## Reading text
----
Two decades after the idea of Lyme disease becoming a persistent infection was floated, definite
molecular evidence conclusively demonstrating this has yet to be published. However, even if the Bb.
spirochete is indeed a master of stealth, capable of playing hide-and-seek with the immune system using
cystic forms and various other molecular dazzles, it seems an unlikely scientific explanation for most
people claiming to suffer from the illness. The criteria put forth by the ILADS are of exceedingly vague
and non-specific, several of them present at more than 10% of the general population regardless of
whether Lyme disease is endemic in the area or not (82). Combining a list of 33 symptoms, many highly
expressed at baseline in the general population, with a multitude of diagnostic tests will introduce a
multiple comparisons problem in itself; when several of the more controversial diagnostic tests offered
on the private market rest on what cannot be called other than a marginal evidence base showing
limited sensitivity and specificity, statistical reasoning suggest their positive predictive value will be low.
This applies even more so if such tests were used to screen a population selected not on the basis of
clinical probability of Lyme, but as part of a more unspecific hunt for causes behind common symptoms
such as fatigue, abdominal pain, headache and sleep disturbance.
While diagnostic tests may perform poorer due to selection bias than generally perceived in the medical
literature, available evidence from prospective studies done before seropositivity became a requisite for
inclusion does not suggest vast numbers of cases of Lyme borreliosis going undetected; more likely,
extensive use of diagnostic tests for common complaints will lower the positive predictive power and
result in a larger share of false positives. Considering that several of the more controversial tests used by
‘Lyme specialty clinics’ rest on sparse evidence and has not been independently reproduced, scientific
jurisprudence suggest such tests should not be employed in routine diagnostics until more research
support their use.
----
Remote sensing images with detected objects
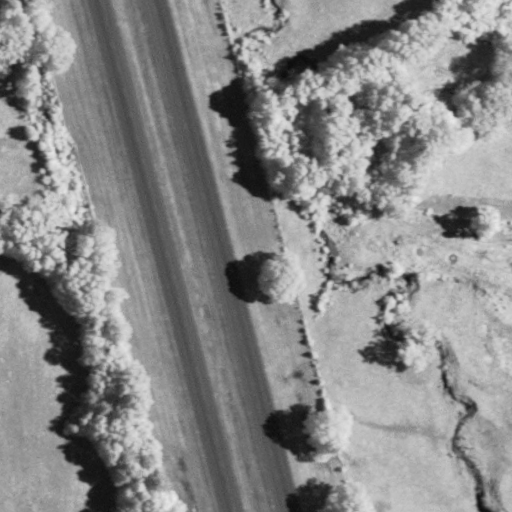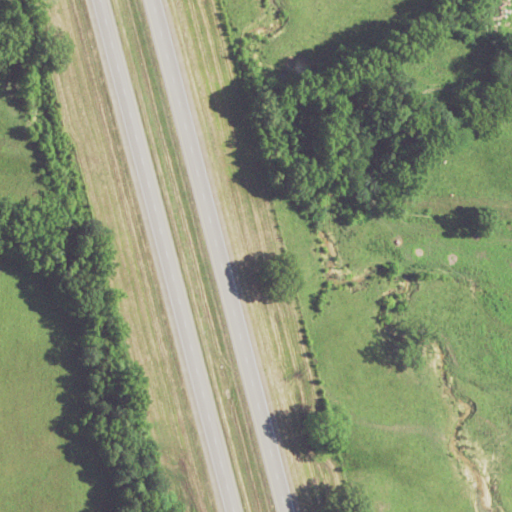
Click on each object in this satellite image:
road: (164, 256)
road: (214, 256)
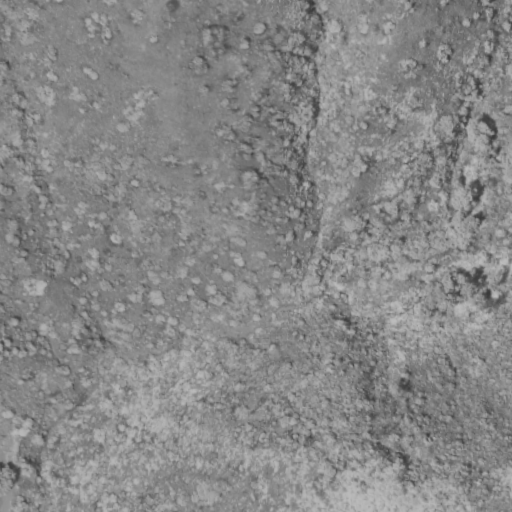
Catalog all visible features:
road: (6, 484)
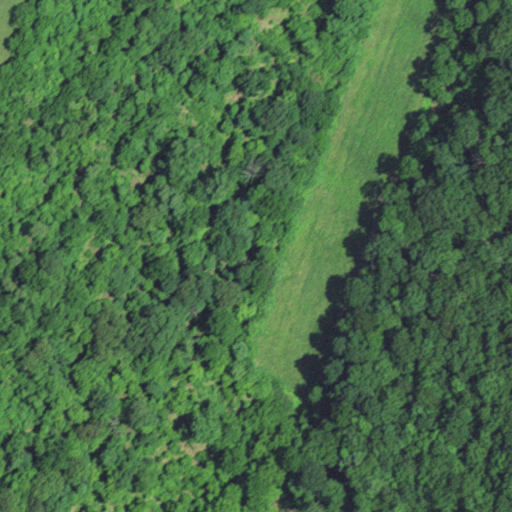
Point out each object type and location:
road: (375, 257)
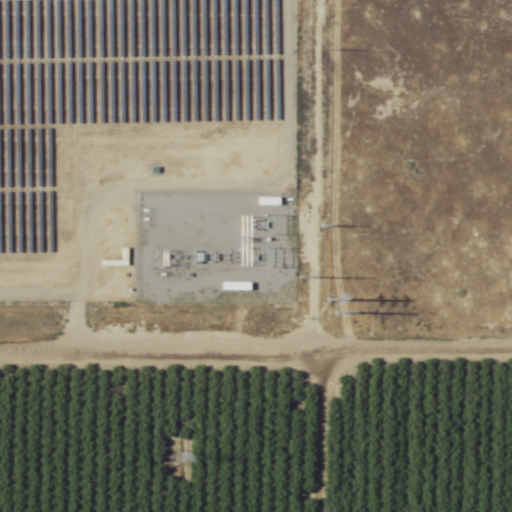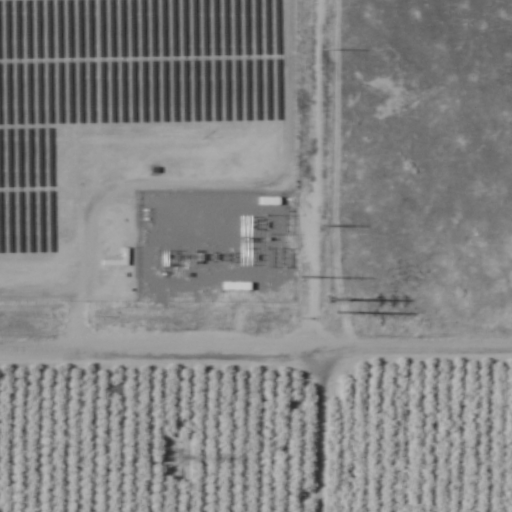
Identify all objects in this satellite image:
solar farm: (129, 125)
power substation: (211, 244)
road: (255, 338)
road: (328, 425)
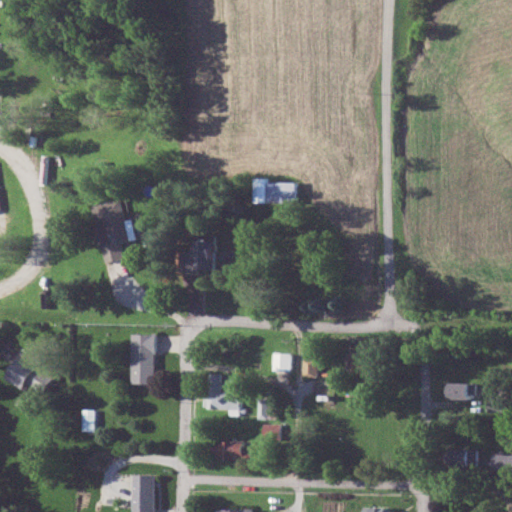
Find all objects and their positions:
road: (392, 159)
building: (311, 190)
building: (276, 191)
building: (113, 227)
building: (209, 254)
road: (303, 264)
road: (350, 318)
building: (312, 346)
building: (145, 357)
building: (285, 359)
building: (367, 363)
building: (314, 366)
building: (30, 373)
building: (463, 388)
building: (226, 392)
building: (500, 403)
building: (269, 407)
road: (302, 414)
road: (420, 416)
building: (89, 418)
road: (186, 418)
building: (274, 430)
building: (236, 448)
building: (467, 454)
building: (502, 460)
road: (348, 479)
building: (146, 492)
building: (379, 508)
building: (238, 509)
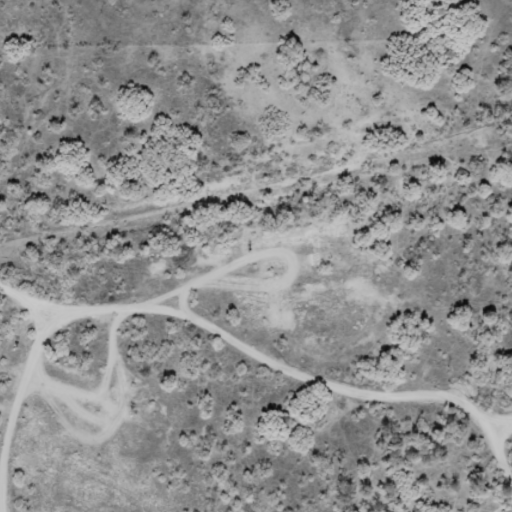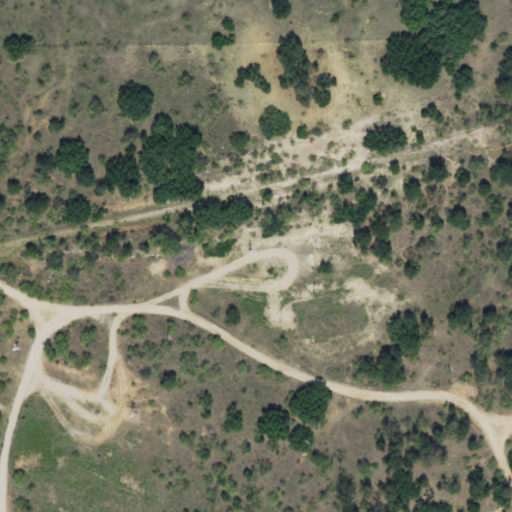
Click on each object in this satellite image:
railway: (256, 181)
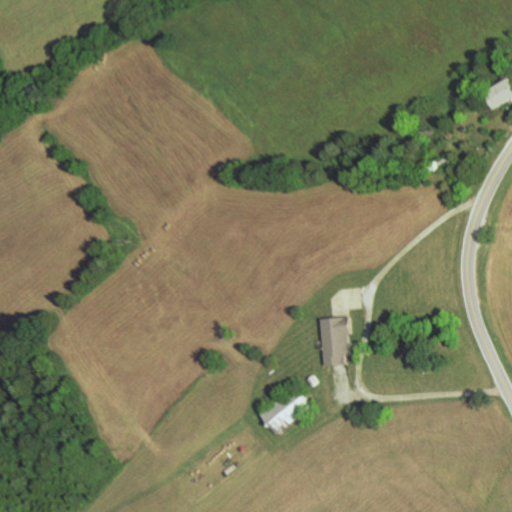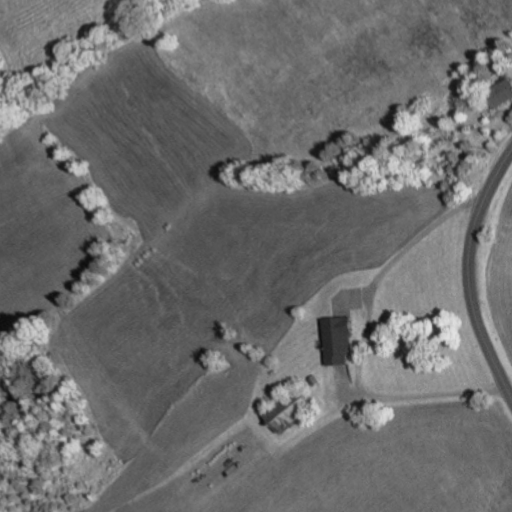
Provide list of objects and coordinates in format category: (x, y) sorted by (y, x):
building: (500, 92)
building: (499, 94)
road: (508, 123)
building: (441, 163)
road: (472, 266)
road: (349, 297)
building: (340, 339)
building: (338, 341)
road: (368, 341)
road: (361, 342)
building: (316, 379)
road: (346, 388)
building: (290, 409)
building: (288, 411)
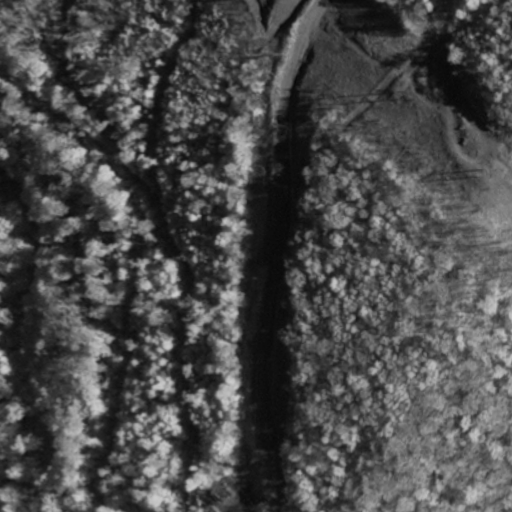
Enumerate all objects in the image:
power tower: (423, 92)
road: (295, 252)
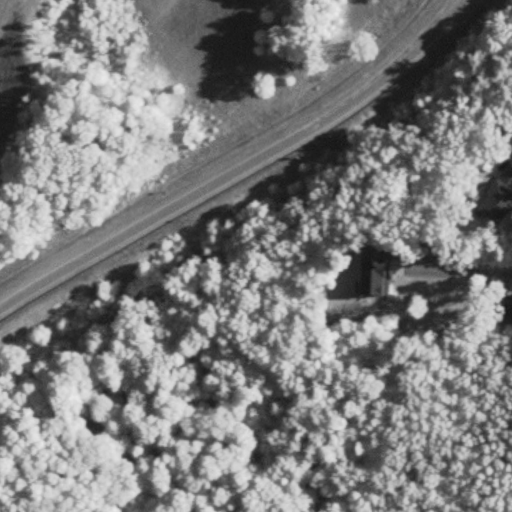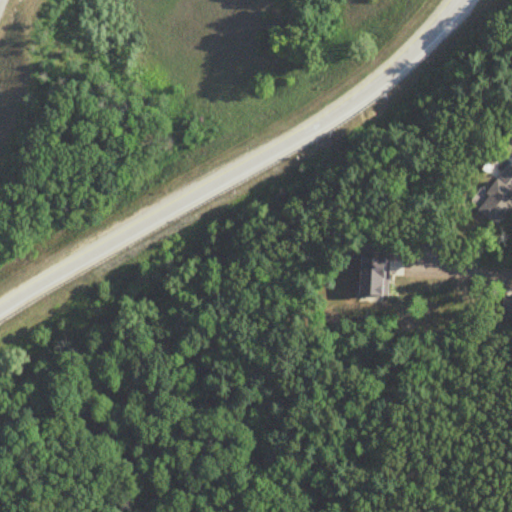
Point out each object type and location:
road: (243, 171)
building: (501, 201)
road: (462, 272)
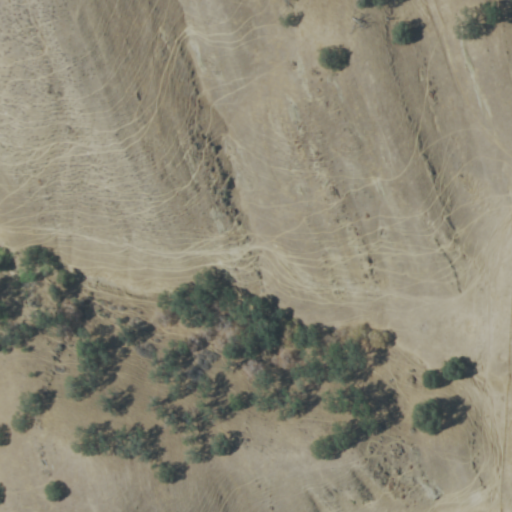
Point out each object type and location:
road: (393, 20)
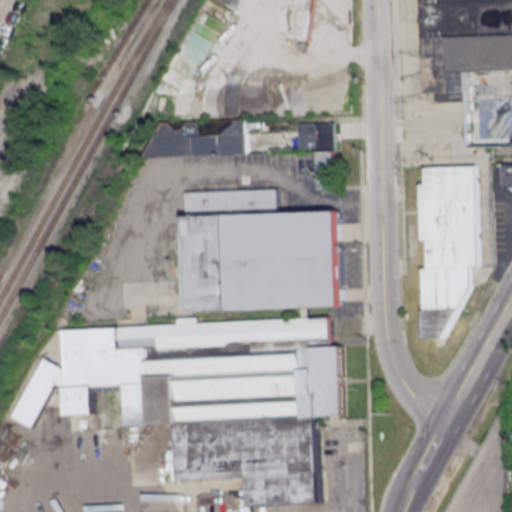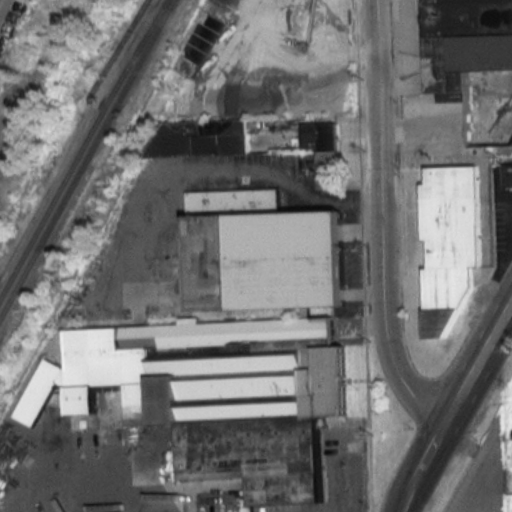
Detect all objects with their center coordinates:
building: (472, 61)
building: (322, 133)
building: (208, 138)
railway: (81, 147)
railway: (87, 160)
building: (329, 170)
road: (273, 174)
building: (501, 175)
road: (382, 222)
building: (449, 242)
building: (261, 252)
building: (262, 252)
road: (478, 363)
building: (214, 394)
road: (431, 446)
parking lot: (482, 477)
road: (484, 483)
road: (407, 489)
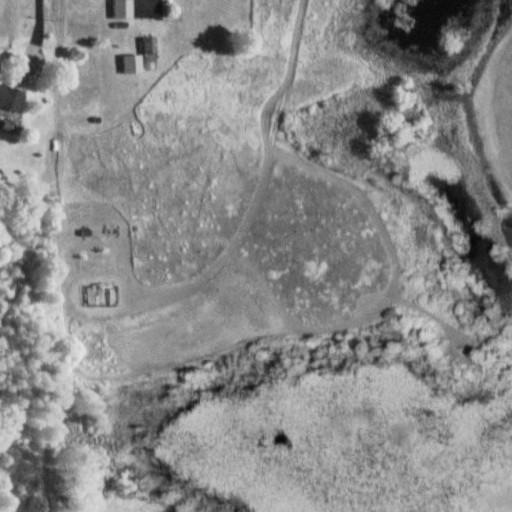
----
Copy out the stretch of the Lyme disease passage from "This applies even" through "and sleep disturbance.". This data has no connection to the Lyme disease passage.

## Written reply
This applies even more so if such tests were used to screen a population selected not on the basis of
clinical probability of Lyme, but as part of a more unspecific hunt for causes behind common symptoms
such as fatigue, abdominal pain, headache and sleep disturbance.